На хивинском базаре народ стал брать разные плоды и наедаться без денег, а купцы стояли молча и не били этих хищных людей. «…» Наевшись, народ стал скучным, потому что веселье его прошло и смерти не было».

«Наевшись, народ стал скучным» - ключевая фраза: бунт ничего не решил, он произошел всего лишь благодаря живущему в подсознании рефлексу – но не желания смерти, как думали бунтовщики, а желания сытости. Точнее – на заключительной стадии бунта, как только представилась альтернативная возможность, второй рефлекс победил первый. Так бывает, и довольно часто. В результате бунт народа вполне может быть уподоблен действиям собаки, несколько раз далее не случайно появляющейся в тексте:

«Черная собака смотрела на Чагатаева, она открывала и закрывала рот, делая им движение злобы и лая, но звука у нее не получалось.
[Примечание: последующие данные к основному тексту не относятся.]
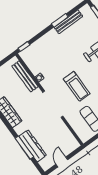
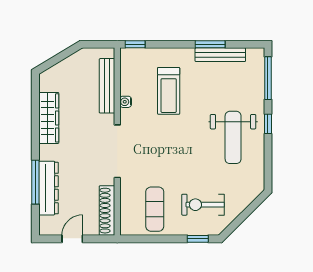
treadmill: (77, 86) -> (169, 91), moved
shoe rack: (69, 136) -> (107, 211), added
Одновременно она поднимала то правую, то левую переднюю ногу, пытаясь развить в себе ярость и броситься на чужого человека, но не могла. Чагатаев наклонился к собаке, она схватила своей пастью его руку и потерла ее между пустыми деснами – у нее не было ни одного зуба. Он попробовал ее за тело – там часто билось жестокое жалкое сердце, и в глазах собаки стояли слезы отчаяния».
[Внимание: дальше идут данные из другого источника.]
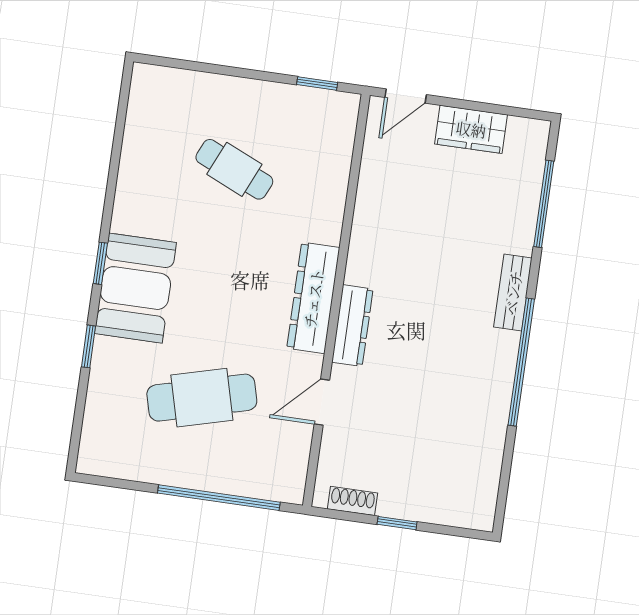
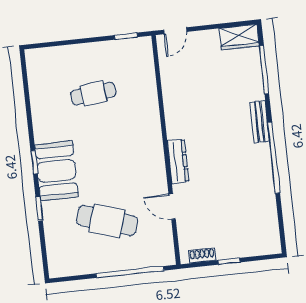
wardrobe: (471, 129) -> (239, 37), moved
cafe table: (234, 169) -> (93, 94), turned -30
dresser: (313, 298) -> (153, 152), removed
cafe table: (202, 398) -> (107, 221), turned 33
door: (322, 402) -> (172, 207), hinge flipped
Метафора с собакой имеет продолжение несколькими страницами далее:

«Она дрожала от утомления – старая, дикая, не в силах закончить и изжить свою мучительную жизнь и все еще уверенная в блаженстве своего существования, потому что в самом терпении ее, в худом дрожащем теле было добро».

Что делать, если есть возможность реализовать духовный потенциал, но нет возможности жить, а возможность жить возникает лишь в случае полного забвения присущей лишь тебе душе. Наверное, уйти в себя от несуразности жизни, чтобы сохранить хотя бы внутреннее достоинство. А что касается смерти, которая никак не наступает, то ее еще нужно заслужить. И в этом случает именно терпение может стать альтернативой для народа, который, в общем-то, не способен осмыслить ни себя, ни свою конечную цель – при том, что задача жизни в обессмыслившийся реальности ему понятна: жить за счет не кого-то, но лишь самого себя. Тогда останется неповрежденным главное – душа, ведь место ее нахождения не снаружи, а внутри. И тогда она не будет иметь желания соприкасаться с внешней, оскудевшей до предела жизнью. Поэтому отдаляется для народа джан на неопределенное время долженствующая давно, по всем приметам, наступить смерть, о чем мечтает прикомандированный к народу мелкий - мельче некуда - функционер Нур-Мухаммед, который «глядел на людей чужими глазами», и считал «что сердце народа давно выболело в нужде, ум его стал глуп и поэтому свое счастье ему чувствовать нечем; лучше будет дать покой этому народу, забыть его навсегда или увести куда-нибудь в пустыню, в степи и горы, чтоб он заблудился, и затем посчитать его несуществующим». Нетрудно заметить, что конечная цель примитивного Нур-Мухаммеда идентична цели теперешних высокообразованных, рафинированных и хитромудрых реформаторов, выдающих себя за благодетелей русского народа. И объяснения у них общи. Вот как объясняет Нур-Мухаммед свою позицию в разговоре с Чагатаевым:

«— Что ты сделал здесь за полгода? — спросил его Чагатаев.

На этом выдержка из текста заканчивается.